A word-for-word repeat of all the data is the goal.

Segment Open

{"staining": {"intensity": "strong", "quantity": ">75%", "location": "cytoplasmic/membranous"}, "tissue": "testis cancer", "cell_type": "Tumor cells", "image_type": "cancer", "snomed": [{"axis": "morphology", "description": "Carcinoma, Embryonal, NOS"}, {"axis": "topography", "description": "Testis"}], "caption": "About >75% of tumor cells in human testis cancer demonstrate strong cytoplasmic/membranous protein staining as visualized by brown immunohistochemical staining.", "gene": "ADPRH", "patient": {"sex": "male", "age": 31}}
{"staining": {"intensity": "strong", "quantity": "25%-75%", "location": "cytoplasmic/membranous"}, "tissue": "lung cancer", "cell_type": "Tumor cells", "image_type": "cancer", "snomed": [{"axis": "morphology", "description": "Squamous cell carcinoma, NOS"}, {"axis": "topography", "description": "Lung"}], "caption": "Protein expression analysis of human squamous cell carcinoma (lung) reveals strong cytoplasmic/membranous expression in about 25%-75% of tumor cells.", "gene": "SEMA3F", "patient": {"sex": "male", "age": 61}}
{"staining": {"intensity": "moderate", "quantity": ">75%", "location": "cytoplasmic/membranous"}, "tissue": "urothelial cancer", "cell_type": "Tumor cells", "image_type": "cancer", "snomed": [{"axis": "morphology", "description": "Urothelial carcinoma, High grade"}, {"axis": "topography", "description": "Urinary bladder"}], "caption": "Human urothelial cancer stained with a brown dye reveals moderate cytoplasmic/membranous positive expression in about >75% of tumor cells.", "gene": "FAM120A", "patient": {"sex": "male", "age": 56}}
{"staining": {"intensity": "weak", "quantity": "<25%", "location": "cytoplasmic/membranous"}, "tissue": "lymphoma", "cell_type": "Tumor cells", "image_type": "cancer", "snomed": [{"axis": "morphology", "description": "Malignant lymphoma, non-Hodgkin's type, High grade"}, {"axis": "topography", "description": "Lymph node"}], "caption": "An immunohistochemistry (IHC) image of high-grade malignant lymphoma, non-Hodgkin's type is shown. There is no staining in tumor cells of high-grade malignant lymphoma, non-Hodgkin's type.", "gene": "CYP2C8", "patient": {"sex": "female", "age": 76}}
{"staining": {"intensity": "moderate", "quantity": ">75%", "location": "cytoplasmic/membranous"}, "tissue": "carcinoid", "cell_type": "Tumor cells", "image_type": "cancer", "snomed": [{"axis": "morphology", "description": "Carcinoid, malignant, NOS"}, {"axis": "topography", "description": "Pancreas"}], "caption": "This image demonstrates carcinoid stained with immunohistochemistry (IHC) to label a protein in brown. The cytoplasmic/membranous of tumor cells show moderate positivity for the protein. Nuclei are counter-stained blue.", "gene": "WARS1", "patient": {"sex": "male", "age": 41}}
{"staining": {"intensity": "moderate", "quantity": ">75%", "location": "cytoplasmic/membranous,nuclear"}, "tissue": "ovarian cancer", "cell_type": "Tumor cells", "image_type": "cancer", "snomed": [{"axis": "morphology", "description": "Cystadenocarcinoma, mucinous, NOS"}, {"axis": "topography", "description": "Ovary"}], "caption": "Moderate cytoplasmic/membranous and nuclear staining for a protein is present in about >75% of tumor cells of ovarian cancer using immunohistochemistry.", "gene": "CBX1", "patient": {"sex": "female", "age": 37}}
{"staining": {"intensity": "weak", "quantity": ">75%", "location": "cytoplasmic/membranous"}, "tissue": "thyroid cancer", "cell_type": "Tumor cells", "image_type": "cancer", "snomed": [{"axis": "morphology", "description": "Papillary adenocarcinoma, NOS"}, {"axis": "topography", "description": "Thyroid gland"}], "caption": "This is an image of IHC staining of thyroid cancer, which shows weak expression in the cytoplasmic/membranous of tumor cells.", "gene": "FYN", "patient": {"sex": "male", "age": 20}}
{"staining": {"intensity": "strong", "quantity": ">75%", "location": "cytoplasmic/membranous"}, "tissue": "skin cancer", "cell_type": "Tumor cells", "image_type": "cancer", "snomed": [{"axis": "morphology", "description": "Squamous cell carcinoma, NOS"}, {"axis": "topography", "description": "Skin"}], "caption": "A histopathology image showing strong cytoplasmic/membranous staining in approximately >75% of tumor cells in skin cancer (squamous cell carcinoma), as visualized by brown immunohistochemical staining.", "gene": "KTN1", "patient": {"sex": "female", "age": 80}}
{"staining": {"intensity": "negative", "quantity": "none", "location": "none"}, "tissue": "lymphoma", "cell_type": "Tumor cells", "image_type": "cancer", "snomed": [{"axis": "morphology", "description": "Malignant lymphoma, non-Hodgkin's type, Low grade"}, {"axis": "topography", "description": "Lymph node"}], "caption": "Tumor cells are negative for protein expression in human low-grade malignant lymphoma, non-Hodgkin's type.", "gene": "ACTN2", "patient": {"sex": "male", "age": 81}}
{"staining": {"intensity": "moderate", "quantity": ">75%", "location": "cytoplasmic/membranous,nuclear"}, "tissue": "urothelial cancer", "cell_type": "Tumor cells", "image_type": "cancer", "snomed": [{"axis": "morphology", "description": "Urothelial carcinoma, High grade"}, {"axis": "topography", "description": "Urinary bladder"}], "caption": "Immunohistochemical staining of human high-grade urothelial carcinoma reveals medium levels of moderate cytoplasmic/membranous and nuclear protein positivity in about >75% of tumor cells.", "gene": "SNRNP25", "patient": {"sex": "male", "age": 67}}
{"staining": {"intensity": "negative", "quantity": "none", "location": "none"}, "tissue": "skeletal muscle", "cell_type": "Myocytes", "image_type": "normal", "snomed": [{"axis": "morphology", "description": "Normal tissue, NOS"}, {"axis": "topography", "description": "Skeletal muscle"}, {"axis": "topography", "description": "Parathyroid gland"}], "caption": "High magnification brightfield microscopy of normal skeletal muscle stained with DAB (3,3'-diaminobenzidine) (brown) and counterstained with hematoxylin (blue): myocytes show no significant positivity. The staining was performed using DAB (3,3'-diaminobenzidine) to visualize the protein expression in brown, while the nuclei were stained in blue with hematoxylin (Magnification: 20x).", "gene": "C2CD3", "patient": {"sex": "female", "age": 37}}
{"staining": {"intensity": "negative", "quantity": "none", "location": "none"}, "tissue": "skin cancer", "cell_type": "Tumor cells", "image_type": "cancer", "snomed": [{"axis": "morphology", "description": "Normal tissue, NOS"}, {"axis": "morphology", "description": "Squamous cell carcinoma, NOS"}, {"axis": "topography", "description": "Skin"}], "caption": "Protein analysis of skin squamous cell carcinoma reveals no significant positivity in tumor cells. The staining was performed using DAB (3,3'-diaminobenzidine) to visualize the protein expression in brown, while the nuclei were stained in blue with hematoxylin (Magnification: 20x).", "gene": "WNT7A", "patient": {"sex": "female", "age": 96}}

Segment Closed

RESULT OF THE TASK:
{"staining": {"intensity": "strong", "quantity": ">75%", "location": "cytoplasmic/membranous"}, "tissue": "testis cancer", "cell_type": "Tumor cells", "image_type": "cancer", "snomed": [{"axis": "morphology", "description": "Carcinoma, Embryonal, NOS"}, {"axis": "topography", "description": "Testis"}], "caption": "About >75% of tumor cells in human testis cancer demonstrate strong cytoplasmic/membranous protein staining as visualized by brown immunohistochemical staining.", "gene": "ADPRH", "patient": {"sex": "male", "age": 31}}
{"staining": {"intensity": "strong", "quantity": "25%-75%", "location": "cytoplasmic/membranous"}, "tissue": "lung cancer", "cell_type": "Tumor cells", "image_type": "cancer", "snomed": [{"axis": "morphology", "description": "Squamous cell carcinoma, NOS"}, {"axis": "topography", "description": "Lung"}], "caption": "Protein expression analysis of human squamous cell carcinoma (lung) reveals strong cytoplasmic/membranous expression in about 25%-75% of tumor cells.", "gene": "SEMA3F", "patient": {"sex": "male", "age": 61}}
{"staining": {"intensity": "moderate", "quantity": ">75%", "location": "cytoplasmic/membranous"}, "tissue": "urothelial cancer", "cell_type": "Tumor cells", "image_type": "cancer", "snomed": [{"axis": "morphology", "description": "Urothelial carcinoma, High grade"}, {"axis": "topography", "description": "Urinary bladder"}], "caption": "Human urothelial cancer stained with a brown dye reveals moderate cytoplasmic/membranous positive expression in about >75% of tumor cells.", "gene": "FAM120A", "patient": {"sex": "male", "age": 56}}
{"staining": {"intensity": "weak", "quantity": "<25%", "location": "cytoplasmic/membranous"}, "tissue": "lymphoma", "cell_type": "Tumor cells", "image_type": "cancer", "snomed": [{"axis": "morphology", "description": "Malignant lymphoma, non-Hodgkin's type, High grade"}, {"axis": "topography", "description": "Lymph node"}], "caption": "An immunohistochemistry (IHC) image of high-grade malignant lymphoma, non-Hodgkin's type is shown. There is no staining in tumor cells of high-grade malignant lymphoma, non-Hodgkin's type.", "gene": "CYP2C8", "patient": {"sex": "female", "age": 76}}
{"staining": {"intensity": "moderate", "quantity": ">75%", "location": "cytoplasmic/membranous"}, "tissue": "carcinoid", "cell_type": "Tumor cells", "image_type": "cancer", "snomed": [{"axis": "morphology", "description": "Carcinoid, malignant, NOS"}, {"axis": "topography", "description": "Pancreas"}], "caption": "This image demonstrates carcinoid stained with immunohistochemistry (IHC) to label a protein in brown. The cytoplasmic/membranous of tumor cells show moderate positivity for the protein. Nuclei are counter-stained blue.", "gene": "WARS1", "patient": {"sex": "male", "age": 41}}
{"staining": {"intensity": "moderate", "quantity": ">75%", "location": "cytoplasmic/membranous,nuclear"}, "tissue": "ovarian cancer", "cell_type": "Tumor cells", "image_type": "cancer", "snomed": [{"axis": "morphology", "description": "Cystadenocarcinoma, mucinous, NOS"}, {"axis": "topography", "description": "Ovary"}], "caption": "Moderate cytoplasmic/membranous and nuclear staining for a protein is present in about >75% of tumor cells of ovarian cancer using immunohistochemistry.", "gene": "CBX1", "patient": {"sex": "female", "age": 37}}
{"staining": {"intensity": "weak", "quantity": ">75%", "location": "cytoplasmic/membranous"}, "tissue": "thyroid cancer", "cell_type": "Tumor cells", "image_type": "cancer", "snomed": [{"axis": "morphology", "description": "Papillary adenocarcinoma, NOS"}, {"axis": "topography", "description": "Thyroid gland"}], "caption": "This is an image of IHC staining of thyroid cancer, which shows weak expression in the cytoplasmic/membranous of tumor cells.", "gene": "FYN", "patient": {"sex": "male", "age": 20}}
{"staining": {"intensity": "strong", "quantity": ">75%", "location": "cytoplasmic/membranous"}, "tissue": "skin cancer", "cell_type": "Tumor cells", "image_type": "cancer", "snomed": [{"axis": "morphology", "description": "Squamous cell carcinoma, NOS"}, {"axis": "topography", "description": "Skin"}], "caption": "A histopathology image showing strong cytoplasmic/membranous staining in approximately >75% of tumor cells in skin cancer (squamous cell carcinoma), as visualized by brown immunohistochemical staining.", "gene": "KTN1", "patient": {"sex": "female", "age": 80}}
{"staining": {"intensity": "negative", "quantity": "none", "location": "none"}, "tissue": "lymphoma", "cell_type": "Tumor cells", "image_type": "cancer", "snomed": [{"axis": "morphology", "description": "Malignant lymphoma, non-Hodgkin's type, Low grade"}, {"axis": "topography", "description": "Lymph node"}], "caption": "Tumor cells are negative for protein expression in human low-grade malignant lymphoma, non-Hodgkin's type.", "gene": "ACTN2", "patient": {"sex": "male", "age": 81}}
{"staining": {"intensity": "moderate", "quantity": ">75%", "location": "cytoplasmic/membranous,nuclear"}, "tissue": "urothelial cancer", "cell_type": "Tumor cells", "image_type": "cancer", "snomed": [{"axis": "morphology", "description": "Urothelial carcinoma, High grade"}, {"axis": "topography", "description": "Urinary bladder"}], "caption": "Immunohistochemical staining of human high-grade urothelial carcinoma reveals medium levels of moderate cytoplasmic/membranous and nuclear protein positivity in about >75% of tumor cells.", "gene": "SNRNP25", "patient": {"sex": "male", "age": 67}}
{"staining": {"intensity": "negative", "quantity": "none", "location": "none"}, "tissue": "skeletal muscle", "cell_type": "Myocytes", "image_type": "normal", "snomed": [{"axis": "morphology", "description": "Normal tissue, NOS"}, {"axis": "topography", "description": "Skeletal muscle"}, {"axis": "topography", "description": "Parathyroid gland"}], "caption": "High magnification brightfield microscopy of normal skeletal muscle stained with DAB (3,3'-diaminobenzidine) (brown) and counterstained with hematoxylin (blue): myocytes show no significant positivity. The staining was performed using DAB (3,3'-diaminobenzidine) to visualize the protein expression in brown, while the nuclei were stained in blue with hematoxylin (Magnification: 20x).", "gene": "C2CD3", "patient": {"sex": "female", "age": 37}}
{"staining": {"intensity": "negative", "quantity": "none", "location": "none"}, "tissue": "skin cancer", "cell_type": "Tumor cells", "image_type": "cancer", "snomed": [{"axis": "morphology", "description": "Normal tissue, NOS"}, {"axis": "morphology", "description": "Squamous cell carcinoma, NOS"}, {"axis": "topography", "description": "Skin"}], "caption": "Protein analysis of skin squamous cell carcinoma reveals no significant positivity in tumor cells. The staining was performed using DAB (3,3'-diaminobenzidine) to visualize the protein expression in brown, while the nuclei were stained in blue with hematoxylin (Magnification: 20x).", "gene": "WNT7A", "patient": {"sex": "female", "age": 96}}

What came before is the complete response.